Repubblika published a document a few days ago adopting recommendations being made by our sister anti-corruption organisations worldwide in preparation for an update for the UN Convention Against Corruption.
We argue that, as citizens, we have a right to good governance. That means the State has the duty to prevent corruption and to punish perpetrators when it happens anyway. When corruption occurs, the State should recognise its failure in the way that our laws already provide for recognition of State responsibility when, say, someone is beaten up under police custody or when someone’s property is taken away arbitrarily by some State action.
We have proposed the setting up of a State-funded but independent advocate for victims of corruption and for the creation of a fund to compensate victims.

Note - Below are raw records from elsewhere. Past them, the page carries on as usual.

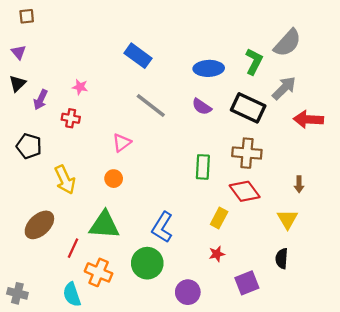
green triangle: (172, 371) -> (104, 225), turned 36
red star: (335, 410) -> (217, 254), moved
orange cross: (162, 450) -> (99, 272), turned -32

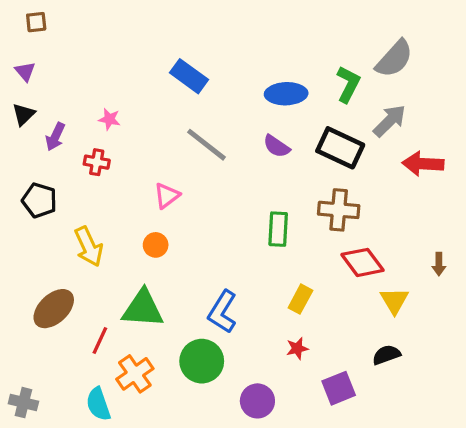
brown arrow: (299, 184) -> (439, 264), moved
red diamond: (245, 191) -> (363, 262), moved
black semicircle: (282, 259) -> (386, 355), turned 66
orange cross: (99, 272) -> (135, 374), turned 32

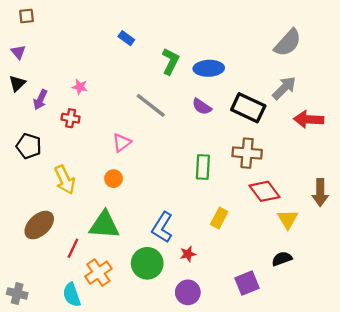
blue rectangle: (189, 76) -> (126, 38), moved, size x0.6
green L-shape: (348, 84) -> (170, 61), moved
brown arrow: (439, 264) -> (320, 193), size x1.6
red star: (297, 348) -> (188, 254), moved

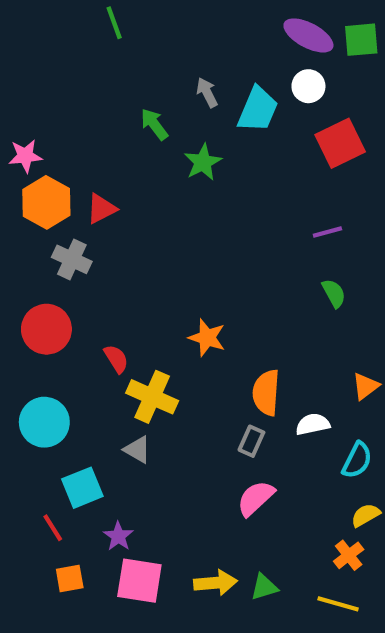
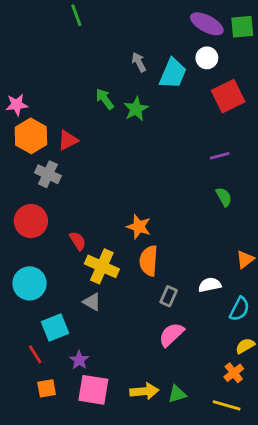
green arrow: (154, 124) -> (105, 99), moved
orange semicircle: (266, 393) -> (149, 261), moved

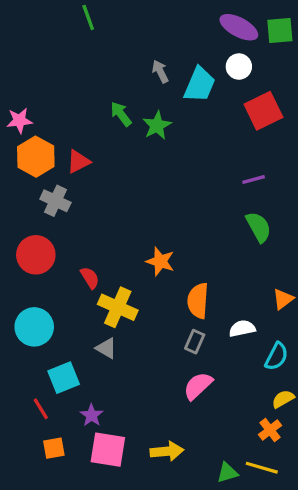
green semicircle: (224, 197) -> (259, 227), size x1.4
orange semicircle: (149, 261) -> (198, 301), moved
green triangle: (177, 394) -> (227, 473), moved

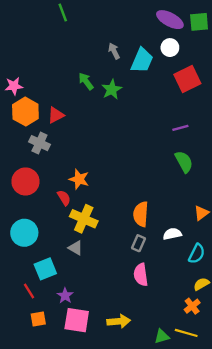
orange star: (160, 261) -> (79, 179), moved
pink semicircle: (198, 386) -> (141, 275), turned -55

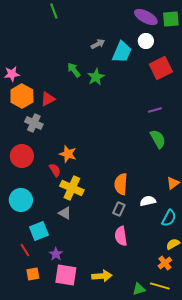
gray arrow: (114, 51) -> (98, 44), turned 88

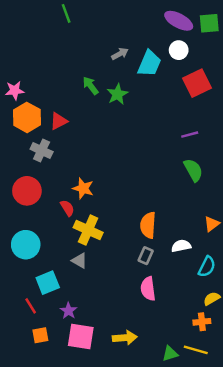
orange cross: (165, 263) -> (202, 322), turned 32

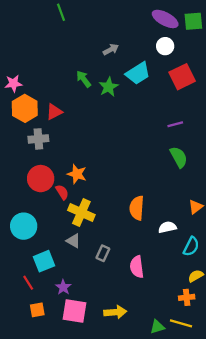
cyan trapezoid: (149, 64) -> (138, 73), moved, turned 35
gray cross: (42, 150) -> (38, 139), turned -30
red circle: (27, 191) -> (41, 179), moved
gray rectangle: (146, 256) -> (103, 253), moved

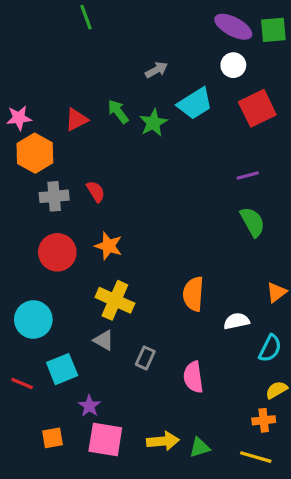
red triangle: (54, 112) -> (77, 120), moved
red semicircle: (62, 192) -> (96, 192), moved
red line: (28, 283) -> (22, 383), moved, turned -35
green triangle: (157, 327) -> (200, 447), moved

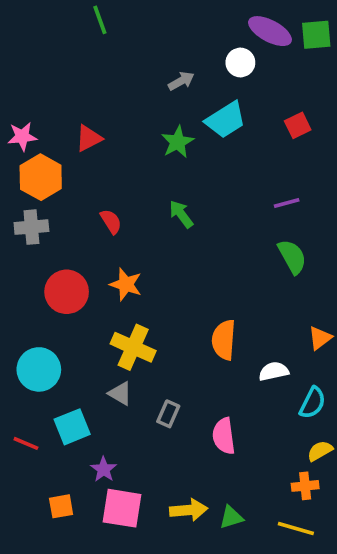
white circle: (233, 65) -> (240, 62), moved
red square: (257, 108) -> (298, 125), size x0.6
green arrow: (118, 112) -> (181, 214), moved
gray cross: (54, 196) -> (31, 227), moved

It will be up to the State then to recover the cost of that compensation from the people who abused their power or their influence to enrich themselves.
We live in a country where the man accused of complicity in the killing a journalist to prevent her from exposing the bribes he allegedly paid to ministers for a public contract, continues to profit from that public contract. And the ministers he allegedly bribed have suffered no more than a little humiliation. The public paid and continues to pay.
Never has the gap between the thinking of the government and the thinking of civil society about what to do with corruption been wider than it is now. We think about victims and how to alleviate the hardship they suffer because of the greed of the few who behave as if the country’s wealth is their private property.
The government’s concerns are elsewhere. They’re worried about the inconvenience caused to alleged money launderers by the judicial process and how it could stop them from buying their flashy bags and shiny jewellery even if for a while. They don’t mind if we think they stole from us, as long as we don’t force them to give it back.